# SPDX-License-Identifier: Apache-2.0
# GeoPrior-v3
# Copyright (c) 2026-present
# Author: LKouadio <https://lkouadio.com>

"""
Learn how to read forecast sharpness with ``plot_mean_interval_width``
======================================================================

This lesson explains how to use
``geoprior.plot.evaluation.plot_mean_interval_width``
when you want to answer a practical uncertainty question:

**How wide are my prediction intervals, and are they becoming
so wide that they stop being useful?**

Why this function matters
-------------------------
Coverage tells you whether the truth falls inside the interval.
Width tells you how much uncertainty the interval is claiming.

That makes mean interval width one of the simplest sharpness
checks in forecast evaluation.

It is tempting to think that narrower is always better, but that
is not correct.

- extremely narrow intervals may look impressive but miss the truth,
- extremely wide intervals may cover almost everything while being
  too vague for decisions,
- and two models can have similar coverage while offering very
  different practical usefulness because their widths differ a lot.

That is exactly why this helper is valuable.
It gives two complementary views:

- a **histogram** of individual interval widths,
- and a **summary bar** for the mean width.
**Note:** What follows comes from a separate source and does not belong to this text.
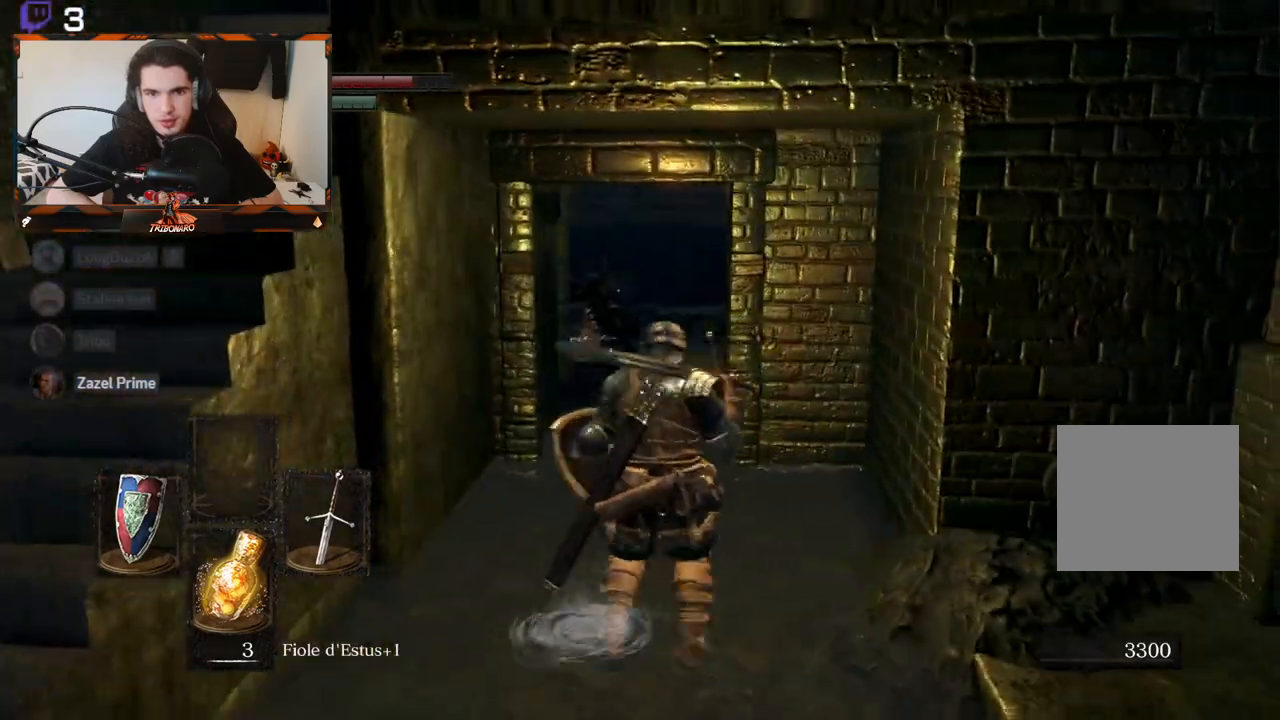
{"dt_ms": 500, "buttons": [], "left_stick": "up", "right_stick": "center", "events": []}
This page is written as a teaching guide, not only as an API demo.
We will build realistic interval arrays, inspect the full width
distribution, compare narrower and wider regimes, look at
multi-output behavior, and finish with a checklist for applying the
function to your own forecast tables.
"""

from __future__ import annotations

import matplotlib.pyplot as plt
import numpy as np
import pandas as pd

from geoprior.plot.evaluation import plot_mean_interval_width

pd.set_option("display.max_columns", 20)
pd.set_option("display.width", 110)
pd.set_option(
    "display.float_format",
    lambda v: f"{v:0.4f}",
)


# %%
# What this function really expects
# ---------------------------------
#
# ``plot_mean_interval_width`` works directly with two aligned arrays:
#
# - ``y_lower``
# - ``y_upper``
#
# The arrays must have the same shape, and the implementation accepts
# only:
#
# - ``(N,)`` for one output,
# - ``(N, O)`` for multiple outputs.
#
# This helper does not need ``y_true`` because it is not checking
# coverage or error. It is checking **sharpness** only.
#
# It offers two viewing modes:
#
# - ``kind='widths_histogram'``
# - ``kind='summary_bar'``
#
# The histogram answers:
#
# *How are the individual interval widths distributed?*
#
# The summary bar answers:
#
# *What is the mean interval width overall?*
#
# For multi-output data, one important rule matters:
#
# - ``output_idx`` is required for the histogram,
# - while the summary bar can show one overall mean or one bar per
#   output when ``metric_kws={'multioutput': 'raw_values'}`` is used.
#
# This is helpful because sharpness questions are often different at
# different outputs. A subsidence interval and a groundwater interval
# rarely live on the same scale.


# %%
# Build a realistic one-output interval example
# ---------------------------------------------
#
# We begin with a single output and 80 forecast cases.
# The intervals will be narrower in the early part of the sample axis
# and wider later on. This creates a realistic width distribution
# instead of one flat repeated value.
#
# The helper computes width simply as:
#
# ``y_upper - y_lower``
#
# so the most important thing for a lesson example is to make the width
# pattern visible and interpretable.

rng = np.random.default_rng(2026)

n_samples = 80
center = 20.0 + 1.6 * np.sin(np.linspace(0, 4 * np.pi, n_samples))
base_width = np.linspace(0.9, 3.1, n_samples)
noise = rng.normal(0.0, 0.12, n_samples)
width = np.clip(base_width + noise, 0.4, None)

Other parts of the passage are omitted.